Chung ha avuto problemi fisici per due anni, però li ha superati alla grande, a giudicare da come si muove adesso. E’ capace di riprendere tutto e di più. Ha giocato dei passanti incrociati di dritto in corsa assolutamente spettacolari e straordinari. Anche se Nole ha detto di aver sentito nuovamente male al gomito, e perciò di avere servito male, la verità è che ha perso scambi di oltre 20 palleggi, quindi quando l’incidenza del servizio era certamente sfumata. Dubbi sul suo futuro sussistono. Non come quelli per Murray, ma quasi. Il miope ragazzone coreano che gioca con gli occhiali bianchi e parla un inglese molto stentato, pratica nel suo Paese (70 milioni di abitanti fra Nord e Sud) il quinto sport per popolarità, dopo football, basket, volleyball, e ora – nell’imminenza delle Olimpiadi – il pattinaggio su ghiaccio. “Il tennis è quinto ma magari stasera guadagnerà qualche posizione” ci ha detto sorridendo Hyeon che, però, sul complesso discorso delle due Coree unite dallo sport ha preferito glissare. “Non parla abbastanza bene l’inglese” ha spiegato il media p.r. dell’Atp.
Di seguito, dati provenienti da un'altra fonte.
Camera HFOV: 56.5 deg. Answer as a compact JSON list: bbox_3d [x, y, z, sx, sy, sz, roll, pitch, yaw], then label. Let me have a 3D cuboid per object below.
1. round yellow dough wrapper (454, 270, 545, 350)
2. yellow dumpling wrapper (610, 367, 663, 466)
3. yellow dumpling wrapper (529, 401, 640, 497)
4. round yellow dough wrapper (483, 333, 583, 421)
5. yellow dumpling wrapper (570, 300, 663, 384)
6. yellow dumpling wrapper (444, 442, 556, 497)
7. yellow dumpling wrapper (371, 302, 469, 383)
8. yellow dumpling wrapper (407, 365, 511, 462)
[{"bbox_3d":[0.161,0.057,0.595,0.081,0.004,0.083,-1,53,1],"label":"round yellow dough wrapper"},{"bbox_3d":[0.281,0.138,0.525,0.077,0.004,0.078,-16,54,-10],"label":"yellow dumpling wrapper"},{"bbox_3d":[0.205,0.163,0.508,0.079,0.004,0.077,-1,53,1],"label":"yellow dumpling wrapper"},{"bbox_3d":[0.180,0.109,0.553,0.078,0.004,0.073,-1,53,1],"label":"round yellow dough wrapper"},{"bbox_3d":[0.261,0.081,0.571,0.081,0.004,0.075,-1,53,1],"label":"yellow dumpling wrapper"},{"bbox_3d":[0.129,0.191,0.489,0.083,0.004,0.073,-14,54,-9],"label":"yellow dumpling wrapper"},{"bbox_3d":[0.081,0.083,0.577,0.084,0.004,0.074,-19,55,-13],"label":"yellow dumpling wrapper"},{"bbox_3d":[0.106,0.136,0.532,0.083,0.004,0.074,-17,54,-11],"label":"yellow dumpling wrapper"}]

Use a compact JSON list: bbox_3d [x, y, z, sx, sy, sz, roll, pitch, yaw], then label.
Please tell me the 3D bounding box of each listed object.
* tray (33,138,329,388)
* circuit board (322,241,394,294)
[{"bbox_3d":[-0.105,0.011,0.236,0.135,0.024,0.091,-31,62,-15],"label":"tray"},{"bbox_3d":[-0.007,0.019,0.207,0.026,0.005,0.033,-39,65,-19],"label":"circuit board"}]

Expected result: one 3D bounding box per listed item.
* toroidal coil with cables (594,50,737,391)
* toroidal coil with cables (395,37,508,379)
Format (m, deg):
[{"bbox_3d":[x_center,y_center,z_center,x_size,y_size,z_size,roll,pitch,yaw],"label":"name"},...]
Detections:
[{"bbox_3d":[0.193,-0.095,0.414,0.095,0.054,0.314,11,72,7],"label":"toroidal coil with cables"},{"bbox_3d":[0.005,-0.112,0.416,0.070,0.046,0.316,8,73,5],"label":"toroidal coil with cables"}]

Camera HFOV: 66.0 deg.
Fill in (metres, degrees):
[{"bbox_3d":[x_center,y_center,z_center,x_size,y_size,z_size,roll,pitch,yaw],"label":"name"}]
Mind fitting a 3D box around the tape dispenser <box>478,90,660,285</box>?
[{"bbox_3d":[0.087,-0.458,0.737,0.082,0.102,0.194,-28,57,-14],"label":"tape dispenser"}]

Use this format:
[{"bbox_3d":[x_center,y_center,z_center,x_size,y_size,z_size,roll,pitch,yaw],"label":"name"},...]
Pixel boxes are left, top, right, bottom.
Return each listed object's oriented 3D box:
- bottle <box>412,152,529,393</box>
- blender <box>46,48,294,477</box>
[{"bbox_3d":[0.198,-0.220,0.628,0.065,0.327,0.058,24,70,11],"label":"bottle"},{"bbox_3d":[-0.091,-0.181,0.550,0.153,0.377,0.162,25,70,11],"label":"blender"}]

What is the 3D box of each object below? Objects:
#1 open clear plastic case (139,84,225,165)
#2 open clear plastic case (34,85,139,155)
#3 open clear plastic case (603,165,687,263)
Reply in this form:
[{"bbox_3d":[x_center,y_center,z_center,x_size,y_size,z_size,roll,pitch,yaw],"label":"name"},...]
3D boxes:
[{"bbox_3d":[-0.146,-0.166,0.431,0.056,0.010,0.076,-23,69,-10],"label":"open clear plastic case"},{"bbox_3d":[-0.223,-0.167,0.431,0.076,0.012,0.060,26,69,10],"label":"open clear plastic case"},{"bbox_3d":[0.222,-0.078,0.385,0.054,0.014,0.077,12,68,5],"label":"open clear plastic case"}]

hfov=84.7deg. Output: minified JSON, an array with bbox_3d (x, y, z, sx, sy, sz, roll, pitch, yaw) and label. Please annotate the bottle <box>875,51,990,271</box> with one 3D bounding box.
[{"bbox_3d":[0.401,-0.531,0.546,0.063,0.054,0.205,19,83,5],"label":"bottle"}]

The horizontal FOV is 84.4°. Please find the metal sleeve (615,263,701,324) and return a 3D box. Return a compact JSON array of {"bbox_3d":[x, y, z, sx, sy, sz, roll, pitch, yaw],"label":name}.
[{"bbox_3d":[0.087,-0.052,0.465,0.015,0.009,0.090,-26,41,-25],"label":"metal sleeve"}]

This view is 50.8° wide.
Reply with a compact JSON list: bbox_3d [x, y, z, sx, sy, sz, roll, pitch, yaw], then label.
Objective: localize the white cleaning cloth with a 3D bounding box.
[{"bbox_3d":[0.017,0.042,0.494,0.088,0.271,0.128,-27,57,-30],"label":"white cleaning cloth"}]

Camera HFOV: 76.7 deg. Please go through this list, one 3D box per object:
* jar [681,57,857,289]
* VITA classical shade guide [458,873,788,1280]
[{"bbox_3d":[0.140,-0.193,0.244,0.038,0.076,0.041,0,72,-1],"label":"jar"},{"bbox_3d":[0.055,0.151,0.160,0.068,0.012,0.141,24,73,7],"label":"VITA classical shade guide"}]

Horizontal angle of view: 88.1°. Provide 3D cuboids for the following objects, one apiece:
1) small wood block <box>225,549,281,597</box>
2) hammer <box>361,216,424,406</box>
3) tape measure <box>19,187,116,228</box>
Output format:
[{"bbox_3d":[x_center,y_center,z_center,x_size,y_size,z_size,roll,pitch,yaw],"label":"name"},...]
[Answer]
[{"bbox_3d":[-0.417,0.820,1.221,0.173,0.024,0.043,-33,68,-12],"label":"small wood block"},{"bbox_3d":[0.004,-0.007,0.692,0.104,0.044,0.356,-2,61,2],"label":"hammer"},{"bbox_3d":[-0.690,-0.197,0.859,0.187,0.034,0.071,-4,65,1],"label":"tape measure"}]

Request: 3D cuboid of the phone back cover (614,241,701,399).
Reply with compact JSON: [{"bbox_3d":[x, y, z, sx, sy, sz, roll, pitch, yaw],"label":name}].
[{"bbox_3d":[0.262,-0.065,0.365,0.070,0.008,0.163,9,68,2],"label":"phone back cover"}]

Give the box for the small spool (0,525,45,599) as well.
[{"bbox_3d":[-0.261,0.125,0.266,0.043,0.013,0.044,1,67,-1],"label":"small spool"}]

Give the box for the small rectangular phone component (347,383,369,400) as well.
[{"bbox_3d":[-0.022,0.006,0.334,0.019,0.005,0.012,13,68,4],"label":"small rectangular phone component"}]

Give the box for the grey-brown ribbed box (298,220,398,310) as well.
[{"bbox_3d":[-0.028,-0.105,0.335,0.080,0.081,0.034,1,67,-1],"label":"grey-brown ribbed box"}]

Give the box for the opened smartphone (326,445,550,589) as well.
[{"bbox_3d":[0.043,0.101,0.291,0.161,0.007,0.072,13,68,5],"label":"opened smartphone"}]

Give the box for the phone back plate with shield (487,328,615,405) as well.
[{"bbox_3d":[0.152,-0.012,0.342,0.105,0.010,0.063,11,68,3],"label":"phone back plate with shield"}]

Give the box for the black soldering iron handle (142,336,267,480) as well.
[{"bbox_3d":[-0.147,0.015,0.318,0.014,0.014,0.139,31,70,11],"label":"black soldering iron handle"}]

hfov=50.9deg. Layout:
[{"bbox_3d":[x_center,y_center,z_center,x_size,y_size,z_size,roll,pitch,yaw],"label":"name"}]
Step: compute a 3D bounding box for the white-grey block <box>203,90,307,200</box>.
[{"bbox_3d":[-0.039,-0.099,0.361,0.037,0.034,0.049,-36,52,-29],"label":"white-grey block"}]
Di Chung ho scritto qualcosa a Milano, di Sandgren invece proprio nulla.
Sandgren ha sorpreso in cinque set Thiem – sotto gli occhi della Mladenovic – dimostrandosi bello solido di testa perché aveva avuto match point nel quarto set… eppure al quinto ha giocato come se l’avesse dimenticato. Mi dicono i colleghi americani di conoscerlo pochissimo. Ma che si sarebbe distinto per prese di posizioni di estrema destra, molto più a destra di Isner e Querrey. Mi dovete scusare ma sono troppo stanco per documentarmi maggiormente sul suo conto. Magari lo farà qualcuno della redazione italiana… mi auguro.
Fra le donne ha rischiato grosso la Kerber con la Hsieh, mentre ha dominato Halep su Osaka. Stanotte mi intriga il match Nadal-Cilic, anche se non è detto che Dimitrov faccia una passeggiata contro Edmund.
Mi chiedo, nel vedere nei quarti dell’Aus Open Chung e Edmund che cosa passi per la testa a Gianluigi Quinzi: nel 2013 lui batté senza perdere un set Edmund in semifinale e Chung in finale. E loro due sono nei quarti. In quel torneo c’erano anche Zverev, Kyrgios, Coric e Kokkinakis. Oggi Quinzi è n.334 del mondo e si starà mordendo le dita. Che peccato. L’ultima volta che Novak aveva perso tre set a zero qui era stato nel 2007. Il ragazzo coreano che aveva vinto il torneo Next Gen a Milano ha detto: “Novak era il mio idolo… ho cercato di copiarlo”. In Oriente quando si tratta di copiare sono dei veri fenomeni.